_Aim:_
Rewrite the lines of every item below, putting "vernacular name" wherever "common name" appears and leaving everything else unchanged.
##### Record excerpts
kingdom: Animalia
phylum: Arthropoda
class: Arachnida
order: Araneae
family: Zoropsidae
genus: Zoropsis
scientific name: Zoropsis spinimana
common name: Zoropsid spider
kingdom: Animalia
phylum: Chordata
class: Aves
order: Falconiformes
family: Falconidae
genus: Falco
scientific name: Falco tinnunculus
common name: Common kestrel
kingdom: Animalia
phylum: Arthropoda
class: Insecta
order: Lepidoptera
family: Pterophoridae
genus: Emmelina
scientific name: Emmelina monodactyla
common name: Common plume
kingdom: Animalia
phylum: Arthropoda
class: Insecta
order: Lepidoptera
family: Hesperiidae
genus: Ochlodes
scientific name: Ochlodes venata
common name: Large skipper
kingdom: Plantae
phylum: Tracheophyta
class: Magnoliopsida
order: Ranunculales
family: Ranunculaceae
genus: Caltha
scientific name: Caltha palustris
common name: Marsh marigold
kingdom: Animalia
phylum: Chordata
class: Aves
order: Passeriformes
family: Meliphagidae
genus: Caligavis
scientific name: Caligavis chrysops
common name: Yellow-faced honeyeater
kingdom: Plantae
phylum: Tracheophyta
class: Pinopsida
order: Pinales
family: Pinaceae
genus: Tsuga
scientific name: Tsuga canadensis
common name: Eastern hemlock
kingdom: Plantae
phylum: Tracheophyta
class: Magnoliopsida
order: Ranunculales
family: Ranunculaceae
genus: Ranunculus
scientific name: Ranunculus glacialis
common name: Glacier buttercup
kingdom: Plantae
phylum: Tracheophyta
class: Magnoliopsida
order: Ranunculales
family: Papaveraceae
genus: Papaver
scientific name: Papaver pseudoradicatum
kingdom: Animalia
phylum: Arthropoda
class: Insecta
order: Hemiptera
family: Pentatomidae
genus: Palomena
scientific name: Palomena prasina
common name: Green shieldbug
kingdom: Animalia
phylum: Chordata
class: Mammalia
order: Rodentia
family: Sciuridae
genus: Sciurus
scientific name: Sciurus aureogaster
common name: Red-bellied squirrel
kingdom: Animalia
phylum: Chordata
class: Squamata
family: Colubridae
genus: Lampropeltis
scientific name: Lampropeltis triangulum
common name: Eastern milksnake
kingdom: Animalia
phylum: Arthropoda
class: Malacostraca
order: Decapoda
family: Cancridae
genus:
##########
_Written solution:_
kingdom: Animalia
phylum: Arthropoda
class: Arachnida
order: Araneae
family: Zoropsidae
genus: Zoropsis
scientific name: Zoropsis spinimana
vernacular name: Zoropsid spider
kingdom: Animalia
phylum: Chordata
class: Aves
order: Falconiformes
family: Falconidae
genus: Falco
scientific name: Falco tinnunculus
vernacular name: Common kestrel
kingdom: Animalia
phylum: Arthropoda
class: Insecta
order: Lepidoptera
family: Pterophoridae
genus: Emmelina
scientific name: Emmelina monodactyla
vernacular name: Common plume
kingdom: Animalia
phylum: Arthropoda
class: Insecta
order: Lepidoptera
family: Hesperiidae
genus: Ochlodes
scientific name: Ochlodes venata
vernacular name: Large skipper
kingdom: Plantae
phylum: Tracheophyta
class: Magnoliopsida
order: Ranunculales
family: Ranunculaceae
genus: Caltha
scientific name: Caltha palustris
vernacular name: Marsh marigold
kingdom: Animalia
phylum: Chordata
class: Aves
order: Passeriformes
family: Meliphagidae
genus: Caligavis
scientific name: Caligavis chrysops
vernacular name: Yellow-faced honeyeater
kingdom: Plantae
phylum: Tracheophyta
class: Pinopsida
order: Pinales
family: Pinaceae
genus: Tsuga
scientific name: Tsuga canadensis
vernacular name: Eastern hemlock
kingdom: Plantae
phylum: Tracheophyta
class: Magnoliopsida
order: Ranunculales
family: Ranunculaceae
genus: Ranunculus
scientific name: Ranunculus glacialis
vernacular name: Glacier buttercup
kingdom: Plantae
phylum: Tracheophyta
class: Magnoliopsida
order: Ranunculales
family: Papaveraceae
genus: Papaver
scientific name: Papaver pseudoradicatum
kingdom: Animalia
phylum: Arthropoda
class: Insecta
order: Hemiptera
family: Pentatomidae
genus: Palomena
scientific name: Palomena prasina
vernacular name: Green shieldbug
kingdom: Animalia
phylum: Chordata
class: Mammalia
order: Rodentia
family: Sciuridae
genus: Sciurus
scientific name: Sciurus aureogaster
vernacular name: Red-bellied squirrel
kingdom: Animalia
phylum: Chordata
class: Squamata
family: Colubridae
genus: Lampropeltis
scientific name: Lampropeltis triangulum
vernacular name: Eastern milksnake
kingdom: Animalia
phylum: Arthropoda
class: Malacostraca
order: Decapoda
family: Cancridae
genus:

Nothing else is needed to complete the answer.